## Text block:
Not everyone is a natural-born executive, but many can become good executives by training, by observing the methods and abilities needed, and by working toward self-development.

Being an executive is not merely having a massive desk and a name-plate on a door. It makes many demands upon a man, demands of temperament and drive and health. An executive is always meeting challenges. He must know his job, make sound decisions, and direct the work of other people. He needs imagination and courage.

The market value of an executive is determined by his special qualities. He is not paid for the thing he does, but for the moral content of his effort – his enthusiasm, his specialized abilities, his knowledge, his experience and his judgment.

Naturally enough, there are intelligence requirements, though successful executives differ greatly in their ratings on tests. All of them have a high degree of ability to organize, and keen vision to see the path ahead. They are skilled in taking several seemingly isolated events or facts and detecting the relationships that exist between them.

We might say that it is not superior mental ability or age or social background or family affiliations that count in these days. The executive has transferred himself to a new arena, one in which his development of good mental habits is the key to success.

Choosing Executives

The problem in business is to get the right men and women, keep them, and develop them into good leaders. Facts are better than opinions in this screening: what has this man done? how has he done it? what can he do today?

## Set of tasks:
1 - According to the passage on executives, why is an executive not paid for the thing he does? Answer in one to three sentences.
2 - Answer these questions from the passage on executives:
(a) Besides knowing his job, making sound decisions and directing others, what two qualities does an executive need?
(b) What ability do all successful executives have to a high degree?
(c) What three questions does the passage pose for screening people?
3 - Continue the passage on executives from the point where it ends.

Excerpts from a dataset:
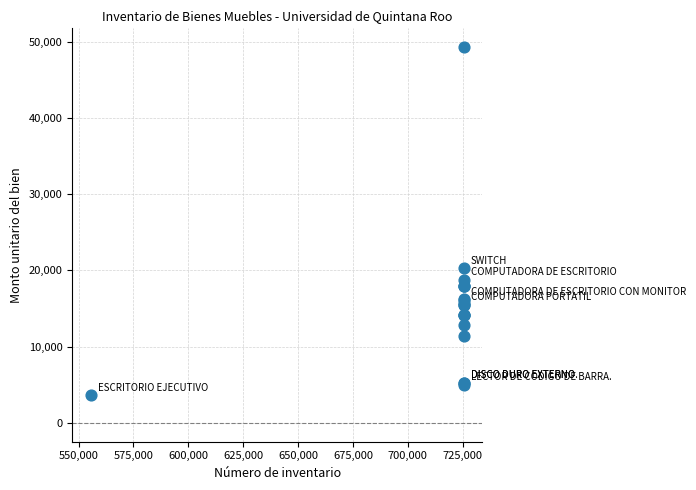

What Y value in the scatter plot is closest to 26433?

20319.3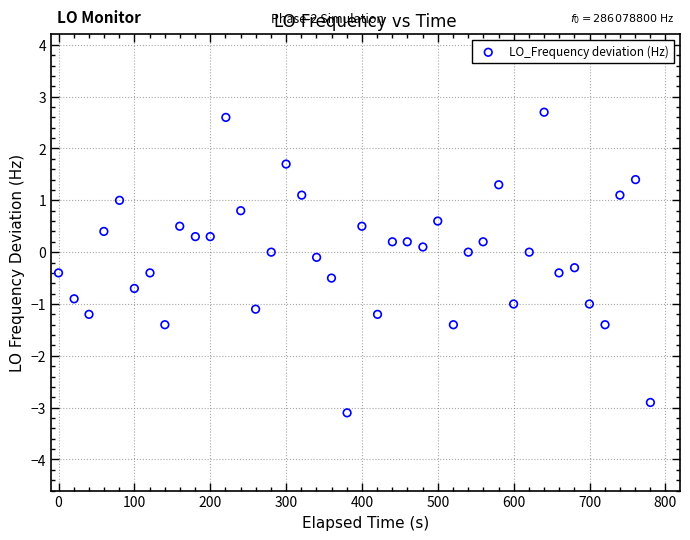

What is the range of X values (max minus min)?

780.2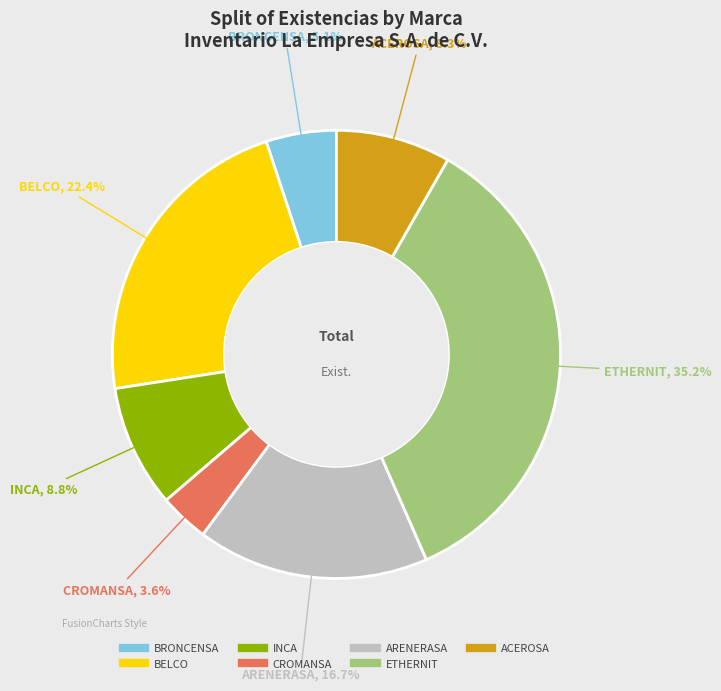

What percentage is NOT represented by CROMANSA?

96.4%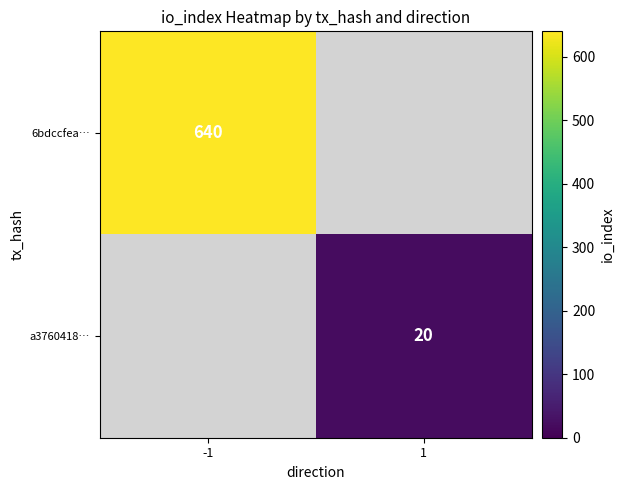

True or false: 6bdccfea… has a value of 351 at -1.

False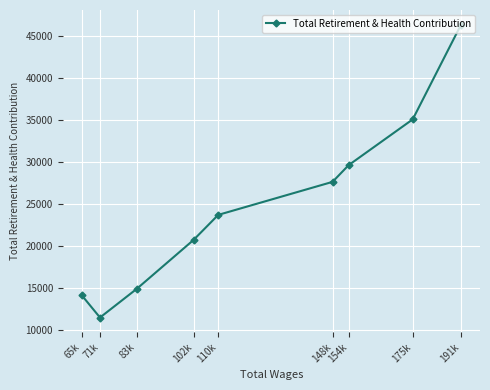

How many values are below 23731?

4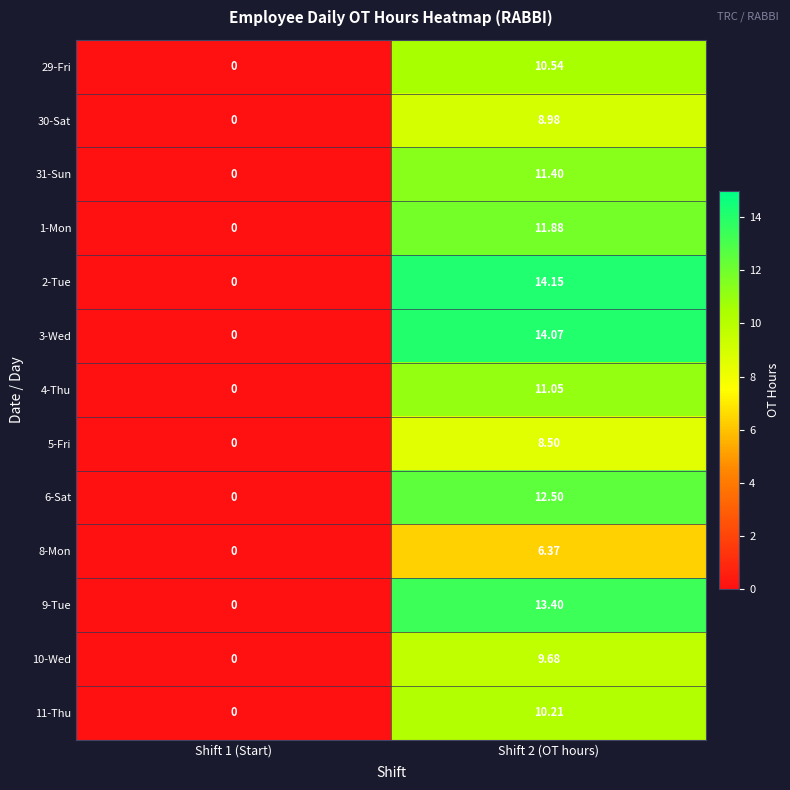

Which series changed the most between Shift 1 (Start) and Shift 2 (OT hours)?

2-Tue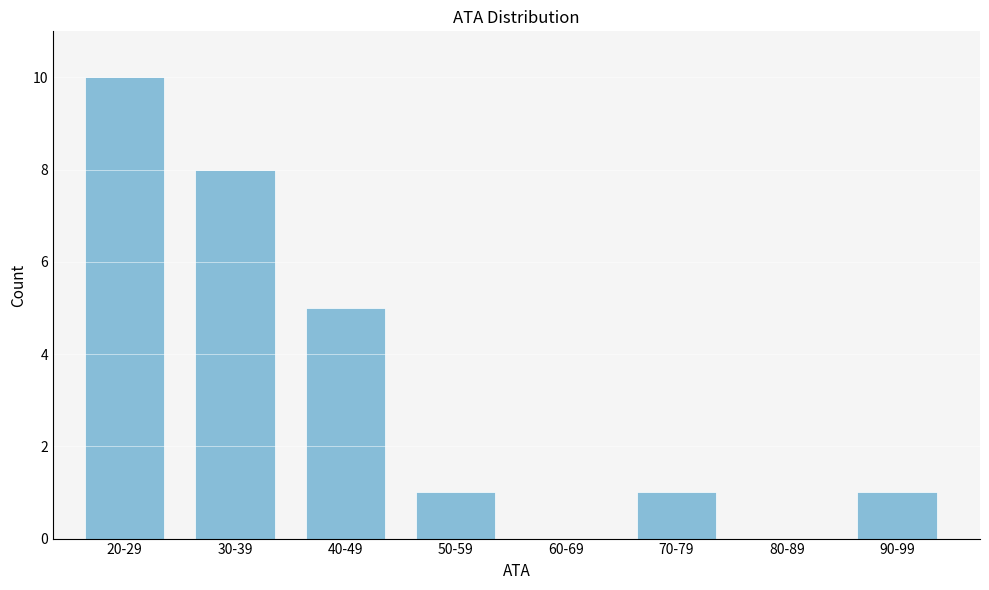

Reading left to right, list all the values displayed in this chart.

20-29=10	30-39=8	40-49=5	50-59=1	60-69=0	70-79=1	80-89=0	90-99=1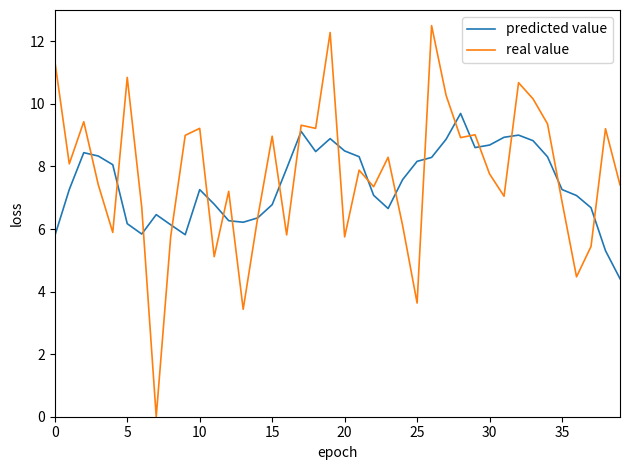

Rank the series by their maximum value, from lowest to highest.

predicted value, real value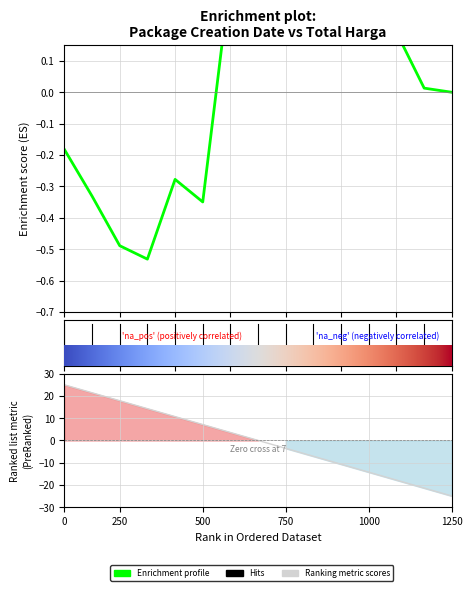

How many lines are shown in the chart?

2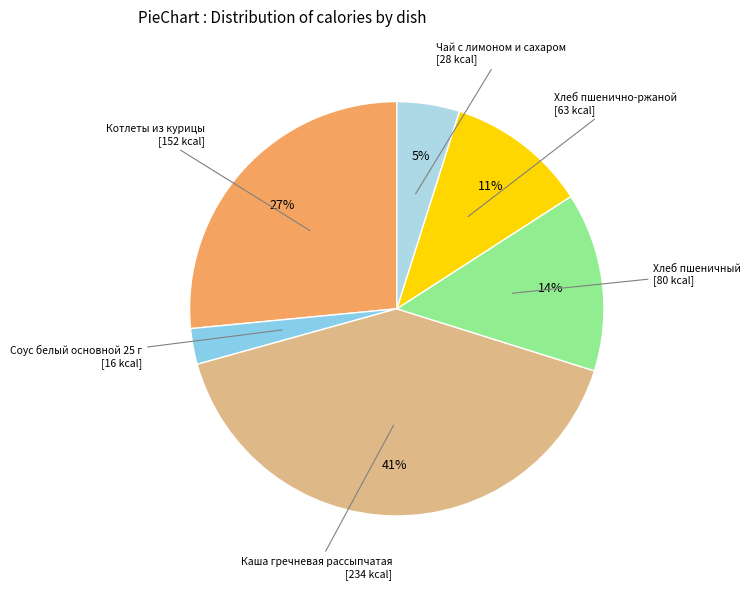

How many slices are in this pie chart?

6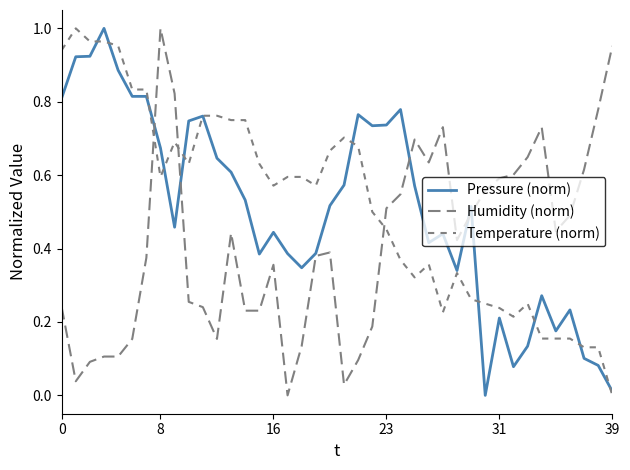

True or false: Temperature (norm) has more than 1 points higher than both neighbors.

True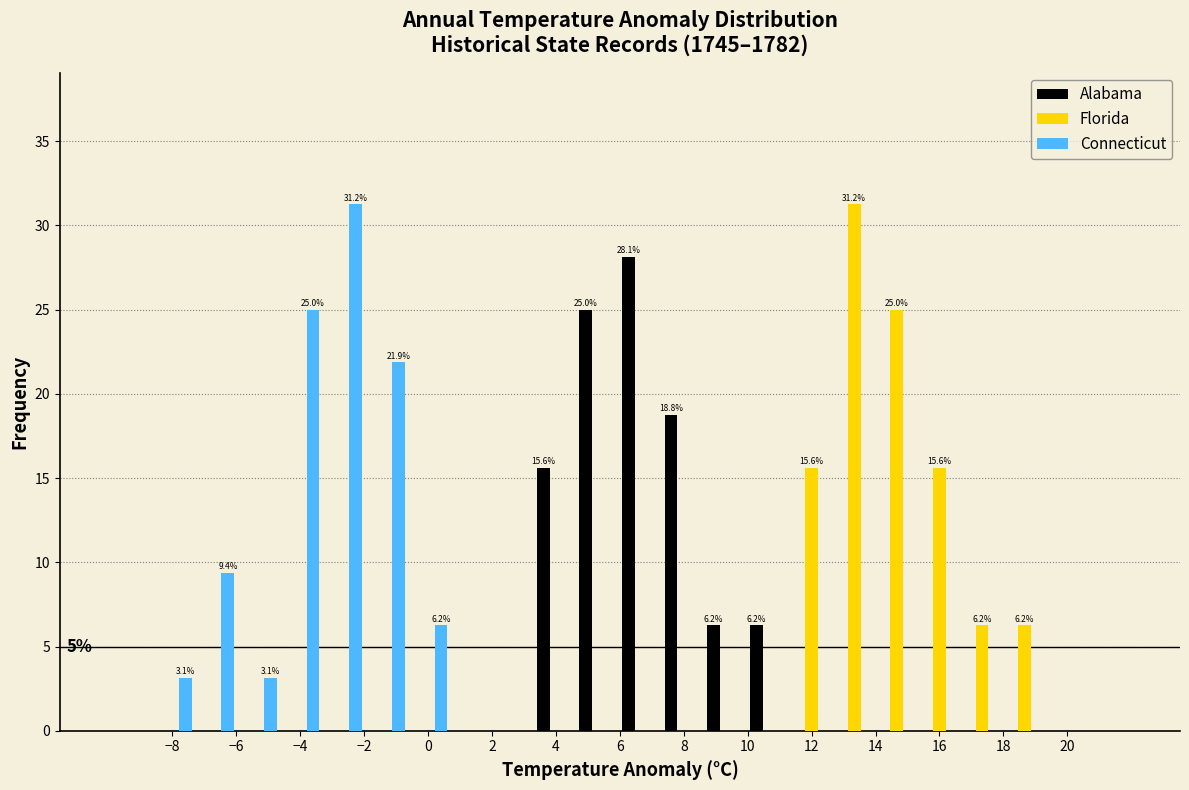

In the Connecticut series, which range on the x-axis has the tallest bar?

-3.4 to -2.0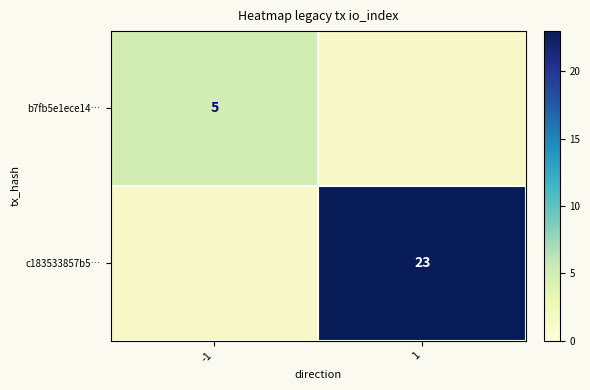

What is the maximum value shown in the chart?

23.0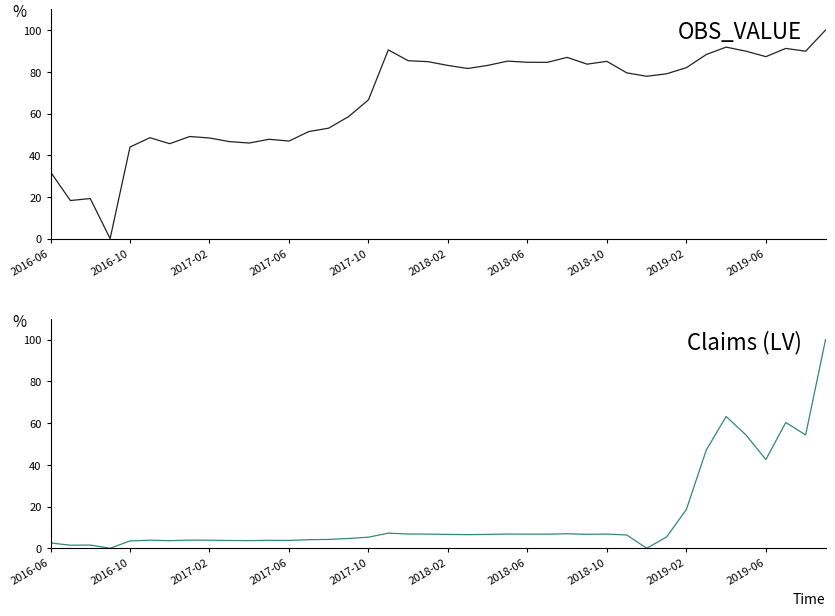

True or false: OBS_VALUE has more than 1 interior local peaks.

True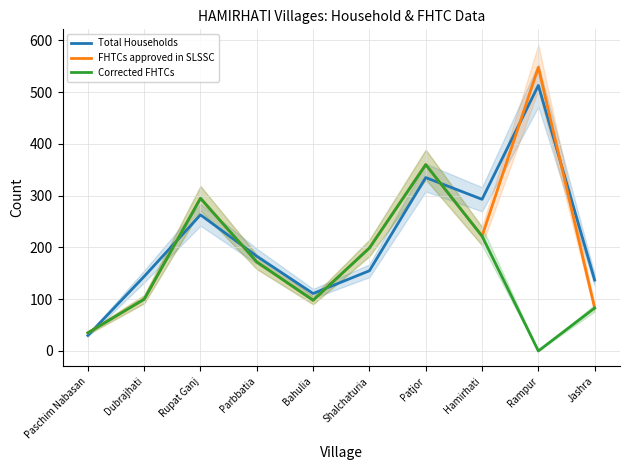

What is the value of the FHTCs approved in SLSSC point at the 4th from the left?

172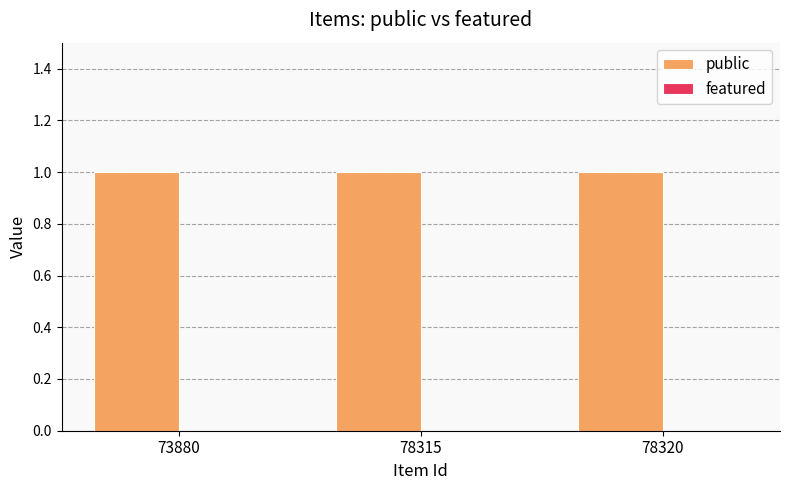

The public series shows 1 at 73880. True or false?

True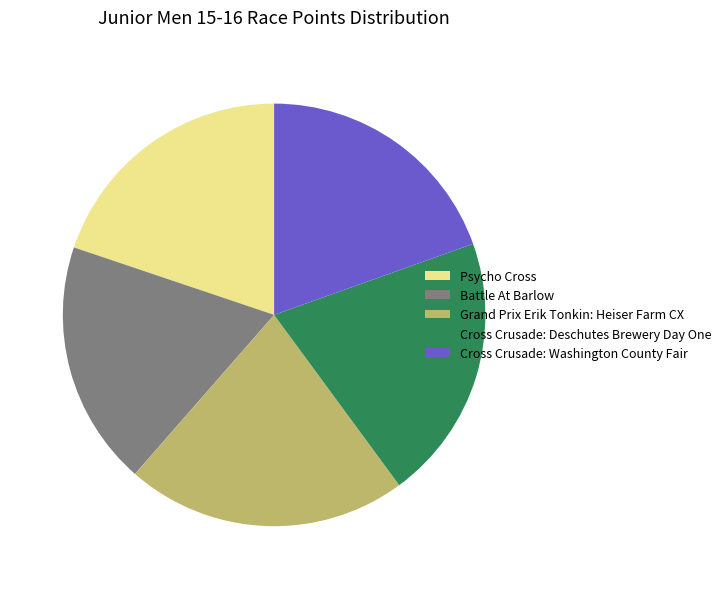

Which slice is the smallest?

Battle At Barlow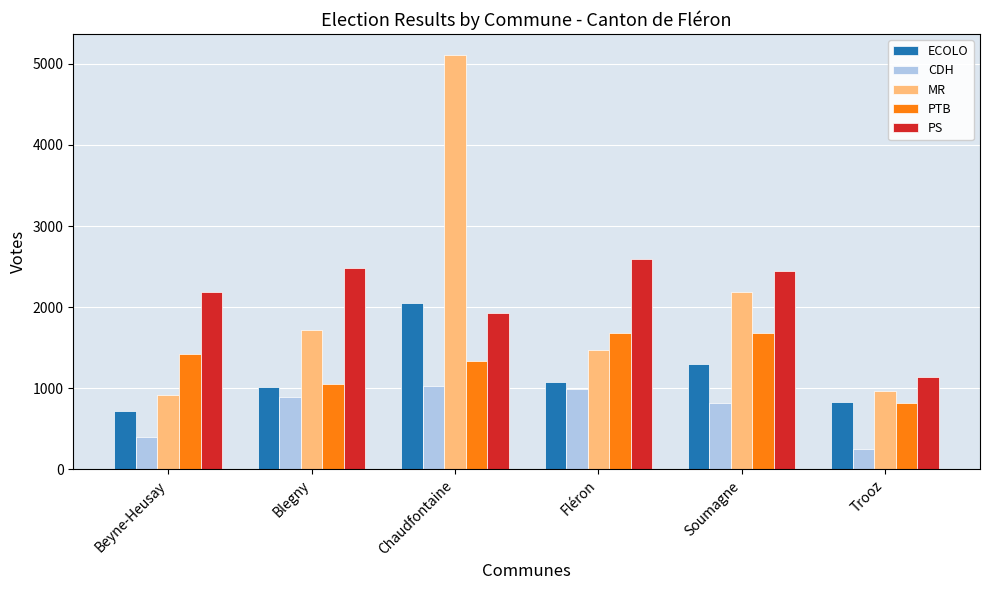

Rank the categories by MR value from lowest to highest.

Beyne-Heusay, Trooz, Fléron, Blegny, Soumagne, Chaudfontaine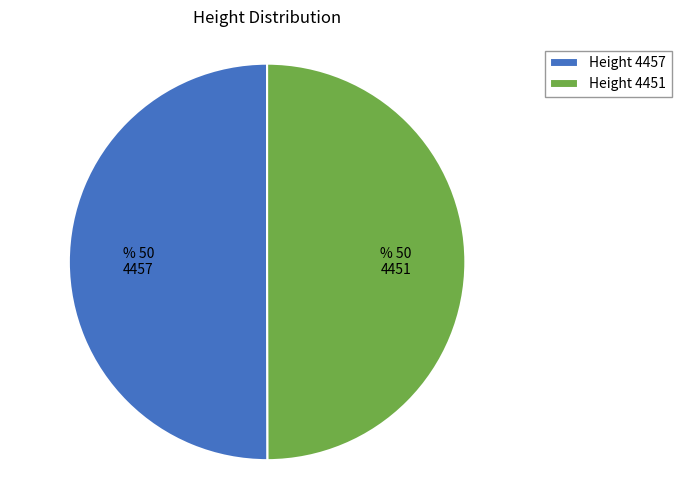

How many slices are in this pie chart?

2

## Answers by item number:
1 - An executive's market value is set by his special qualities. So he is paid for the moral content of his effort: his enthusiasm, specialized abilities, knowledge, experience and judgment.

2 -
(a) Imagination and courage.
(b) The ability to organize.
(c) What has this man done? How has he done it? What can he do today?

3 -
Length of service alone does not qualify a man for executive rank. It is, undoubtedly, an advantage, but during it the man must have developed alertly. He must have learned to perceive meanings that do not appear on the surface. He must be almost psychic in his ability to steer safely through dangerous economic waters. He must be able to get on well with people above and below him in the firm’s roster of workers.

Above all, the executive must be a leader of men. No business and no department will run itself. It needs a leader who keeps a jump ahead of the procession.

A leader is not one who achieves by his personal powers, but one who inspires all those under his command. Morale is the child of good leadership. Men work best for the executive who holds his beliefs with confidence, who will stand up on Wednesday for the principle he believed in on Monday. The executive needs inner harmony, which shows itself in judgments based upon sound thinking and in his whole attitude toward his business and society.

Confidence and Control

The executive is a man who must trust his own judgment. Success will never be attained by a person who has to ask advice before doing anything important, or who leans on the boss, or who asks how to execute an order. A man’s self-confidence measures the height of his possibilities, and no man passes his own self-imposed limitations.

Synthetic self-confidence will not do. The most painful tumble a man can take is to fall over his own bluff. The bluff may be caused by his conceit, or by a foolish and unproved belief in his ability.

Next to confidence, built solidly upon knowledge, comes self-control. There never has been, and cannot be, a good life without self-control. It enables a man to adapt himself to the perpetual shifting of conditions, to meet unexpected challenges, and to deal effectively with crises.

This is one of the most difficult of all qualities to attain. Men in more humble spheres may indulge in violence, engage in quarrels, express themselves in angry passions, but these are unbecoming in an executive; they undermine his authority and destroy the effectiveness of all his other virtues.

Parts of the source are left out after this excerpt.